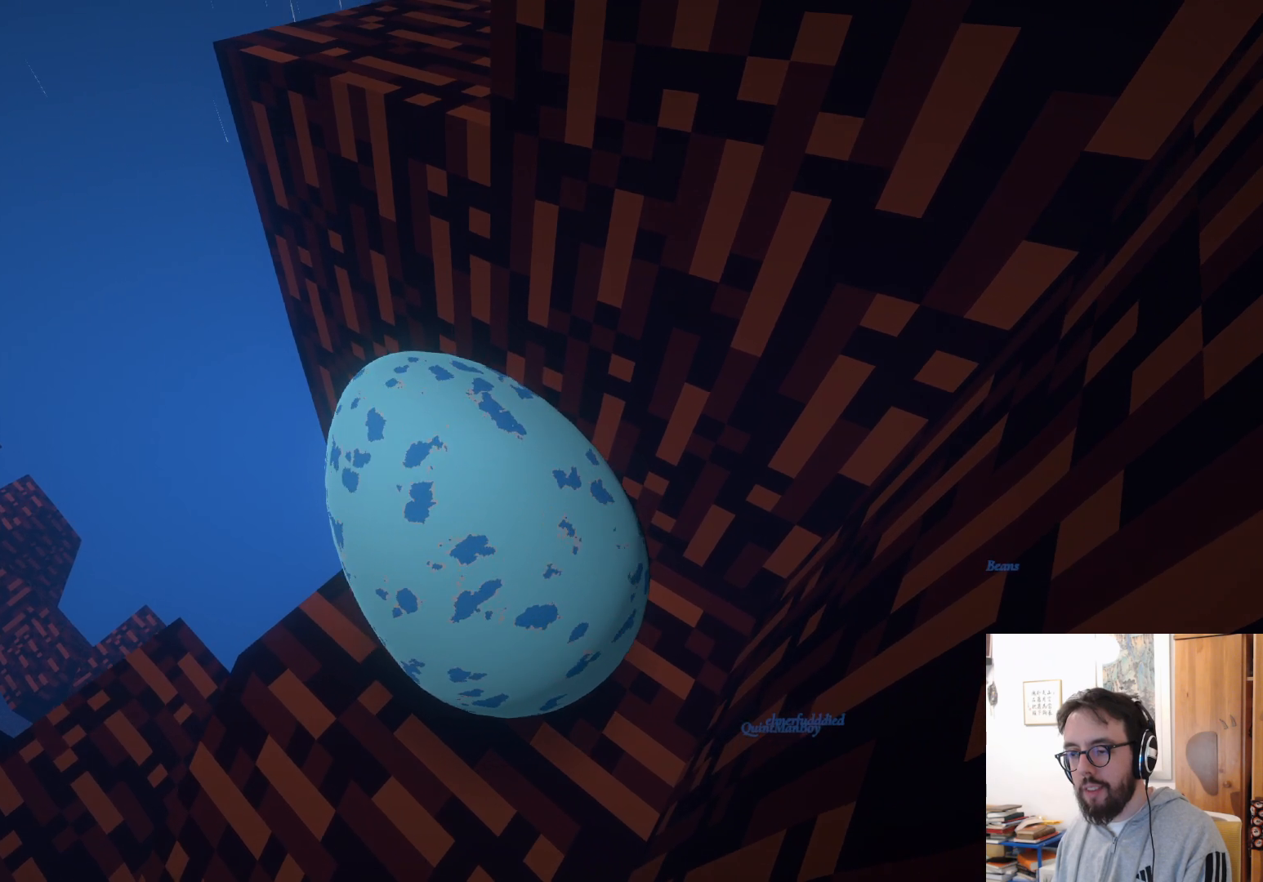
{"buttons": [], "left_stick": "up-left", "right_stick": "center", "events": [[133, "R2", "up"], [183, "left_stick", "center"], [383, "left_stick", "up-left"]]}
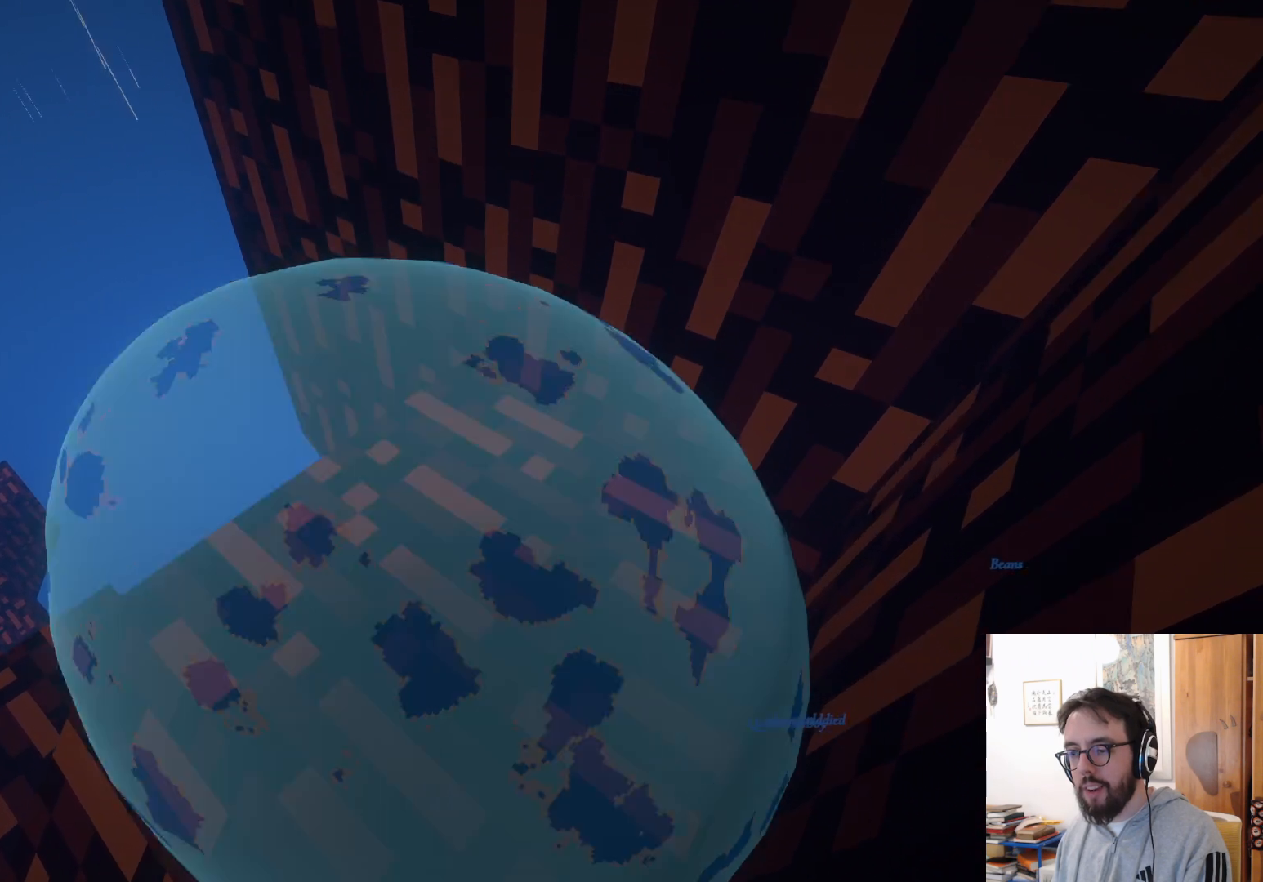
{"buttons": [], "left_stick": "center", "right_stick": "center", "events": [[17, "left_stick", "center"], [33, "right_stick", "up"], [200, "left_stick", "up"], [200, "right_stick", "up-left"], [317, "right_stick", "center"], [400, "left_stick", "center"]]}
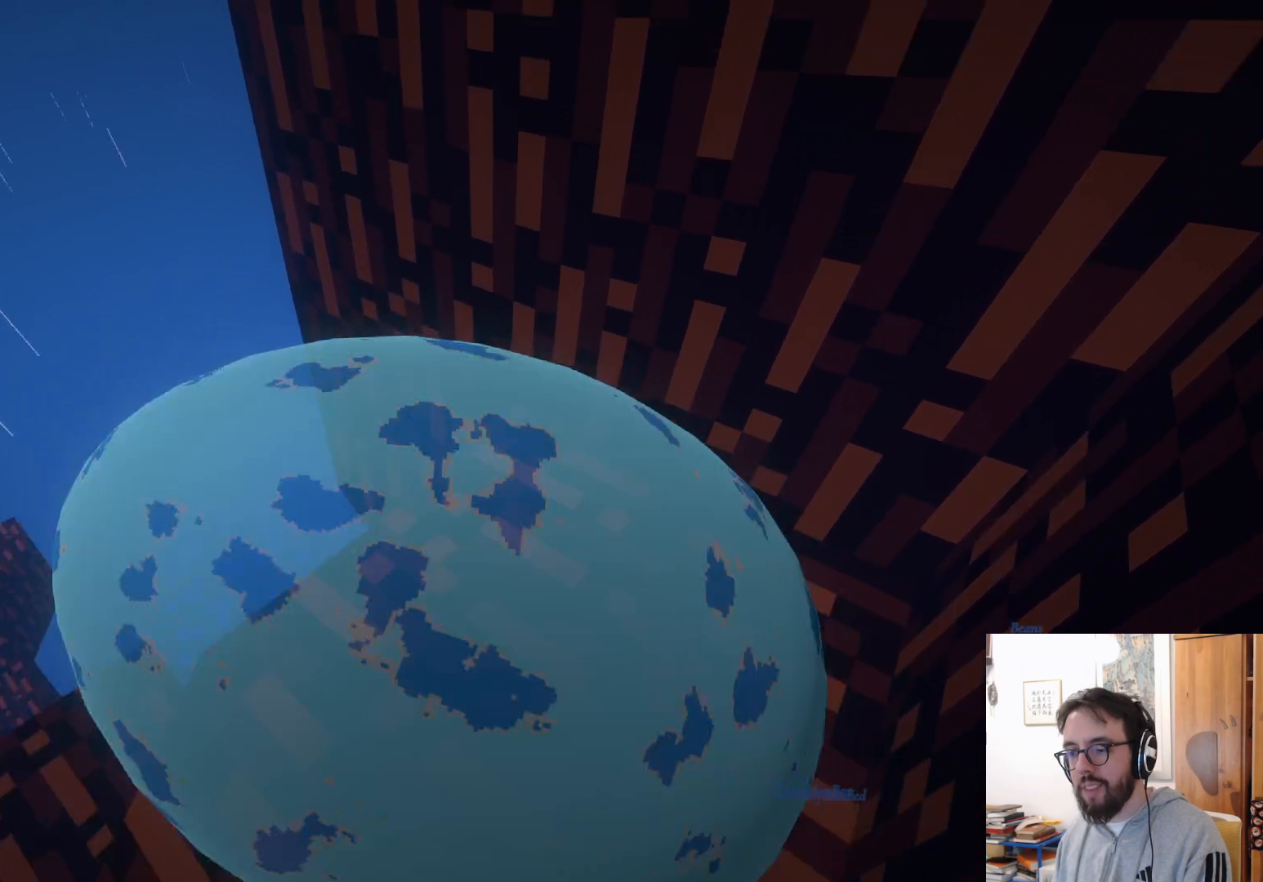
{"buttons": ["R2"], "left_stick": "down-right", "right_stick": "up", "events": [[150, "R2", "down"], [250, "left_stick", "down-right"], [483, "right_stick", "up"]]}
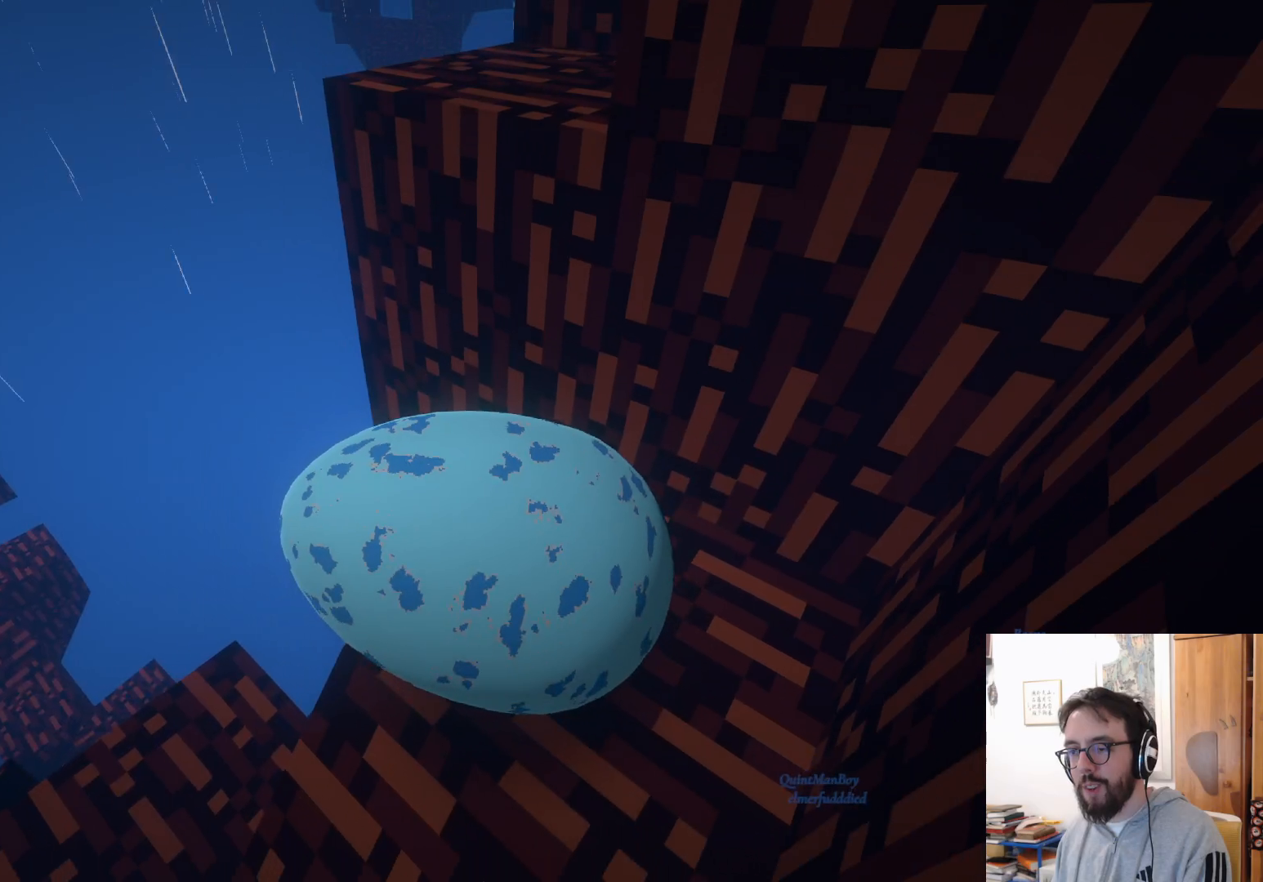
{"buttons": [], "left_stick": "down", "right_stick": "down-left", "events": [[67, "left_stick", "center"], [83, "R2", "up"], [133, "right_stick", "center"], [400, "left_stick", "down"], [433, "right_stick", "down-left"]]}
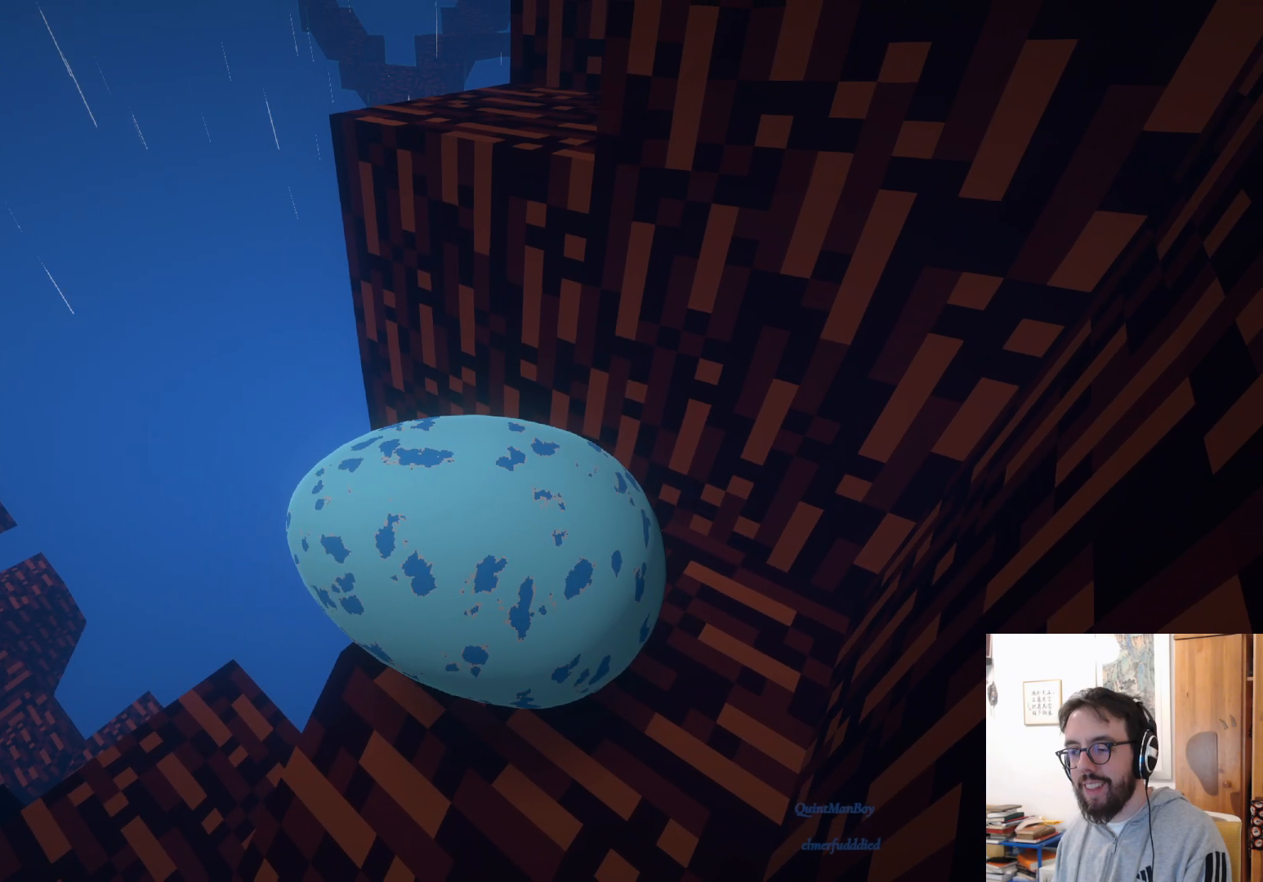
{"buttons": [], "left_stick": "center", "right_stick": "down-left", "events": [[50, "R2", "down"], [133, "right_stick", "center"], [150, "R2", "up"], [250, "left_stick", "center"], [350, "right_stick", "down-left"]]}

********

» **Task statement**:
Leave out the pictures and return every record word for word.

» **Expected answer**:
{"buttons": [], "left_stick": "up-left", "right_stick": "center", "events": [[133, "R2", "up"], [183, "left_stick", "center"], [383, "left_stick", "up-left"]]}
{"buttons": [], "left_stick": "center", "right_stick": "center", "events": [[17, "left_stick", "center"], [33, "right_stick", "up"], [200, "left_stick", "up"], [200, "right_stick", "up-left"], [317, "right_stick", "center"], [400, "left_stick", "center"]]}
{"buttons": ["R2"], "left_stick": "down-right", "right_stick": "up", "events": [[150, "R2", "down"], [250, "left_stick", "down-right"], [483, "right_stick", "up"]]}
{"buttons": [], "left_stick": "down", "right_stick": "down-left", "events": [[67, "left_stick", "center"], [83, "R2", "up"], [133, "right_stick", "center"], [400, "left_stick", "down"], [433, "right_stick", "down-left"]]}
{"buttons": [], "left_stick": "center", "right_stick": "down-left", "events": [[50, "R2", "down"], [133, "right_stick", "center"], [150, "R2", "up"], [250, "left_stick", "center"], [350, "right_stick", "down-left"]]}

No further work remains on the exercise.